Professor Margaret O’Mara presented “The Columbia: Where the Internet Lives” concluding the UW history department’s annual lecture series Feb. 12, marking the 50th installment of this lecture series.

While previous lectures in this series discussed the Nile, the Ganges, and the Rio Grande rivers, the final lecture featured the Columbia River, located in Washington state. O’Mara displayed photographs of the Columbia from the UW Libraries’ Special Collections and noted the particular importance of the land acknowledgment of the Coast Salish peoples.

O’Mara’s lecture covered the local Indigenous history of the Columbia River and historically important trades associated with the river, including the fur and salmon trades. The lecture discussed a continuing history of the industries along the Columbia River, from those early trades to today’s Google, Amazon, and Microsoft data centers.

“Here is where river history meets fashion history meets eventually high-tech history,” O’Mara said. “And why I think when we think about AI, we need to think about beaver fur and top hats.”

O’Mara highlighted how early endeavors by businessmen like John Jacob Astor fundamentally changed the region, even though Astor never set foot in Washington. The growth of the fishing and fur trapping enterprises within the Columbia region also brought to the forefront early issues of conflict between Indigenous practices, and increasing industrialization and exploitation of the Columbia’s resources.
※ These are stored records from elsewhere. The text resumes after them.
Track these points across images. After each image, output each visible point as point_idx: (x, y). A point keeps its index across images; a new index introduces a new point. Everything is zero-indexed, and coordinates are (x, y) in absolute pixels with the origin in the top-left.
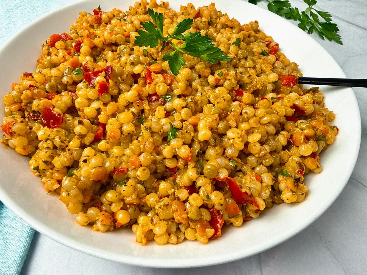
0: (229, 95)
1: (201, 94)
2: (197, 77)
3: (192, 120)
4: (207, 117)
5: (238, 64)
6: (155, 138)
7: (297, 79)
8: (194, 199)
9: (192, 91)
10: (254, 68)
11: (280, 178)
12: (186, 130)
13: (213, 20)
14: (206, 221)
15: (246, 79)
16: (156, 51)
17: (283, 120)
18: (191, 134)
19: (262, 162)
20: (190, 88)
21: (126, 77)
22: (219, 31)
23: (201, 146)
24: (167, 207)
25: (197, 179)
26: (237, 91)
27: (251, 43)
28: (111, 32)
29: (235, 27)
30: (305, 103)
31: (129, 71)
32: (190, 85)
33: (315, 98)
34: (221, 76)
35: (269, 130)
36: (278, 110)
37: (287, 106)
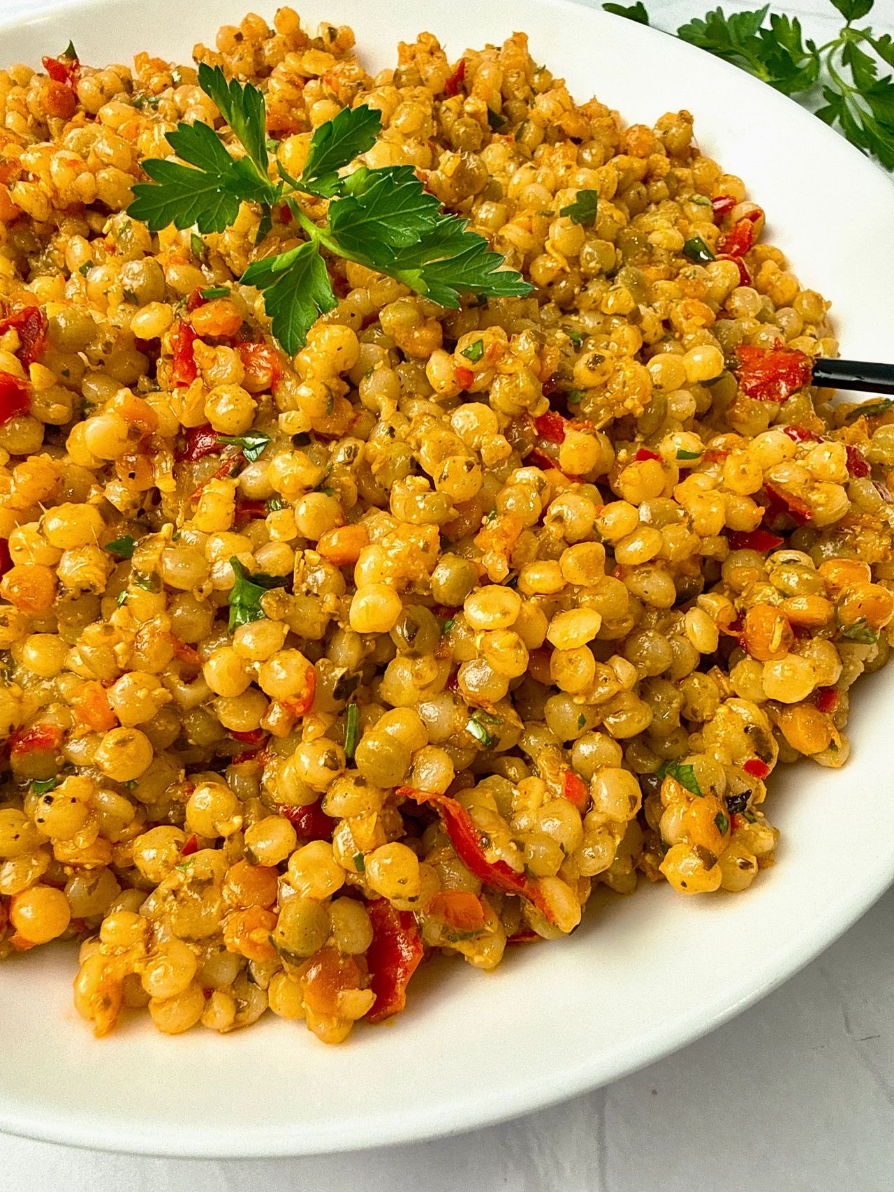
0: (501, 441)
1: (392, 430)
2: (382, 362)
3: (334, 542)
4: (392, 535)
5: (577, 298)
6: (179, 612)
7: (806, 368)
8: (306, 871)
9: (354, 421)
10: (634, 318)
11: (670, 789)
12: (305, 585)
13: (515, 106)
14: (345, 956)
15: (581, 370)
16: (238, 242)
17: (715, 547)
18: (323, 602)
19: (602, 724)
20: (346, 404)
21: (104, 351)
22: (528, 154)
23: (364, 647)
24: (200, 893)
25: (330, 784)
26: (541, 422)
27: (653, 207)
28: (79, 158)
29: (592, 139)
30: (813, 481)
31: (119, 327)
32: (353, 394)
33: (874, 446)
34: (474, 361)
35: (646, 592)
36: (695, 509)
37: (734, 493)
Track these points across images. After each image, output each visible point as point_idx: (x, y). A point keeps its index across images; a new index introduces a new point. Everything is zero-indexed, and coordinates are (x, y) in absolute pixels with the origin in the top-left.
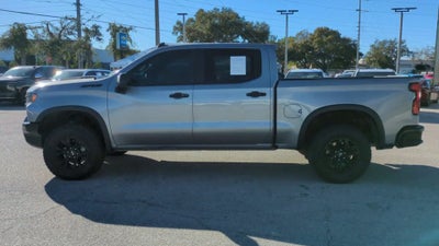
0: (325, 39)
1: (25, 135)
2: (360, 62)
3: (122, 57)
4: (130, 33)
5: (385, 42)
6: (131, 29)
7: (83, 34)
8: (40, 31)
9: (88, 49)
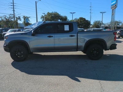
0: (82, 20)
1: (4, 49)
2: (91, 26)
3: (27, 26)
4: (29, 19)
5: (97, 21)
6: (29, 17)
7: (15, 19)
8: (3, 18)
9: (17, 23)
As fishing practices changed from spear and net fishing to industrialized fishing, O’Mara explained how the ecosystem of the Columbia drastically changed.

“The salmon runs once were so great that one nineteenth-century visitor quipped that he could ‘walk across the Columbia on the backs of the fish,’” O’Mara said. “No longer.”

An image then showed the number of dams along the Columbia today, to signify the modern era of industrialization of the Columbia. O’Mara explained how early projects of industrialization such as the Grand Coulee Dam and the Hanford site during the 1940s continued to use the resources of the Columbia while Indigenous petroglyphs — eventually returned to the region — were hammered off of cliffs.

“The internet does not live in the cloud, it lives on the earth,” O’Mara said. “Congregating in certain places, and the Columbia Basin is one of them.”

Paralleling the impacts of prior industrialization periods on Indigenous communities, O’Mara showed the impact of data centers on surrounding communities: clean water is diverted to the centers and made unusable. She highlighted an investigation by The Oregonian in 2023 that determined that a Google data center was using 29% of the city water supply in The Dalles, a city on the Oregon side of the Columbia.

O’Mara ended the discussion with warnings about how the attitudes of abundance and overexploitation that drove the fur and fishing trades on the Columbia could parallel the future of data centers. Highlighting rising costs for Eastern Washington residents and ongoing legislation against data centers, she demonstrated the particular importance of this history to the region.

“This is very much a state and local story,” O’Mara said.